We're not prepared to absorb new hires quickly into our culture and process. Worse, we expect them to often soldier through just as we did. Documentation is scanty, inconsistent. No one has the time to brief or to train. In those critical early months we willingly fail to engage them. Thus we reap the expected dismal performance from this as they either repeat the cycle to become the disaffected seniors, or break it by leaving us with the self-same vacancy to fill again. Out of many places I've worked for, just two had a computer, credentials, and introductory briefing laid out for me as a new employee in the first week (and they did it the first day), but it made an indelible impression. I wanted to go all out for them from day one, and I did. At another very large place I waited three months, half a building away from my team, before I got my first real task, and it was only through the individual kindnesses of a few that I had any sense of what to do. People there complained the loudest about having no time to train and yet just two weeks of thorough introduction would have given them another highly productive hand for the next year it took me to understand it mostly on my own. This is a recipe for persistent, debilitating busy-ness. We're not outcomes driven and we need to be.
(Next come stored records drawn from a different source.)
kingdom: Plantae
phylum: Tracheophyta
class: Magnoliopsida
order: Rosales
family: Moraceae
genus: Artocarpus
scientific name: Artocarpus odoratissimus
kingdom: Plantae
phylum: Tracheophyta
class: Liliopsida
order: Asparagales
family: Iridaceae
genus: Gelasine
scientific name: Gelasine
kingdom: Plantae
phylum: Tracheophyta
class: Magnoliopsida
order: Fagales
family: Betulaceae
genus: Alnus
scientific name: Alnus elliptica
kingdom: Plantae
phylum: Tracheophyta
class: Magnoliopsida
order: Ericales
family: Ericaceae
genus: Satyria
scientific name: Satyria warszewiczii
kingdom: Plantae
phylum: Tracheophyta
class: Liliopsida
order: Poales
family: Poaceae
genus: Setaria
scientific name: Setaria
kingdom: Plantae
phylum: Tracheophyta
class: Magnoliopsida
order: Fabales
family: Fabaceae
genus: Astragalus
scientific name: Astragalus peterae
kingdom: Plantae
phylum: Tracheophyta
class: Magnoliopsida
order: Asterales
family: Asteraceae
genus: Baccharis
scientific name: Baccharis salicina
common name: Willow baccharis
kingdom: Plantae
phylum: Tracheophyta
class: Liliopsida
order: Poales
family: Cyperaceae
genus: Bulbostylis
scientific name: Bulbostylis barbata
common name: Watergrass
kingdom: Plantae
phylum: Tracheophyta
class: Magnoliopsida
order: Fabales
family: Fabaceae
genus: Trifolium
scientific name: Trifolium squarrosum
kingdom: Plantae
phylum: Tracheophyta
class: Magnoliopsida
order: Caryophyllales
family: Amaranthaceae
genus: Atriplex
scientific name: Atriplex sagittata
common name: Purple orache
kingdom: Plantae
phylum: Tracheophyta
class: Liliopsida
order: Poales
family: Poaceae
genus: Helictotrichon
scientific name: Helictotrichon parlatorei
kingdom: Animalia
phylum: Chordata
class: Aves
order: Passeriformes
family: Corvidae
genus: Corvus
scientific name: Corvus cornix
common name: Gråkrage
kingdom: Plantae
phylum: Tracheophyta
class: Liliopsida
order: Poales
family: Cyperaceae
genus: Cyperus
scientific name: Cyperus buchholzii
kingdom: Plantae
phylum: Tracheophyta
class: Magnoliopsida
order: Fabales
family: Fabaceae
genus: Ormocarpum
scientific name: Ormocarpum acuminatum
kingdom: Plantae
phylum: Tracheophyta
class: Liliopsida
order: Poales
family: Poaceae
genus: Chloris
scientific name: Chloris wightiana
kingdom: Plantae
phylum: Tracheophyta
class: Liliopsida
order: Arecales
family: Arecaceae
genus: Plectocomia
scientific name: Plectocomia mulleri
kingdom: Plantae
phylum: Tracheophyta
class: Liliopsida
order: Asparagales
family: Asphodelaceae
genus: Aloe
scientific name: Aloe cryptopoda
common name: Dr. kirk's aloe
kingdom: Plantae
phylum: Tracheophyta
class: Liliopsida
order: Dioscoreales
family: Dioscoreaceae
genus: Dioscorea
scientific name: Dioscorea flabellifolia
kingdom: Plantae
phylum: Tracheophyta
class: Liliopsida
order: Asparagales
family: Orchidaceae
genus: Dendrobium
Good engineers can become comfortable, if they stay. By then we've lost the best parts of why we hired them. Poor engineers will have consistent but low performance that will put the brakes on any performance train no matter who we hire afterward. The best engineers instinctively need to perform and test themselves so by the time we are piling most of the work on them they are least invested to continue. And then one day we are suddenly back in reactive mode, scrambling to re-parcel an enormous workload to whoever is left.
The real speed of business is not always fast; often solid returns take the hard effort of shoring up the fundamentals of how we do work, to make sure our processes get the results we want and are self-propagating. Except in a few cases, a new hire always takes time to come up to speed just for our processes. This is our time to let them learn what was on the posted wishlist that wasn't related to their drive. Cheaply and done well is a viable option if we view the engineer as more than a commodity; as someone who learns, and we hire people primarily on learning and performance judged by how they've done it in lesser and different ways in their past. And then we risk it again by pushing them into areas that may challenge them further and yield more profit for us. We may instead shake their hand as they leave for another place. Yet, if we shrink from training them so they can leave for our competitor, it is rightly observed that what if we don't train them, and they stay?
If talent is scarce, we need to evolve to use the talent we can get more efficiently. Where this apparent talent shortage appears more profound each year, because we insist on getting workers who can "hit the ground running", are cheap enough (and replaceable), and yet still produce the highest quality work, the best companies are going to quietly "pick two" and invest in the third over time. And they will reap the performance. Everyone else is going to wait as long as they can, and only then pick two and talk about a talent shortage.
Skills can be learned. Work ethic, energy and ingenuity exist only where you find it. The real price is whatever the market will bear for their services.
We need to get out in front of this train and ask ourselves what is the necessary outcome for this position? and make the hard decisions to make it happen. Our fastest competitors are already doing it.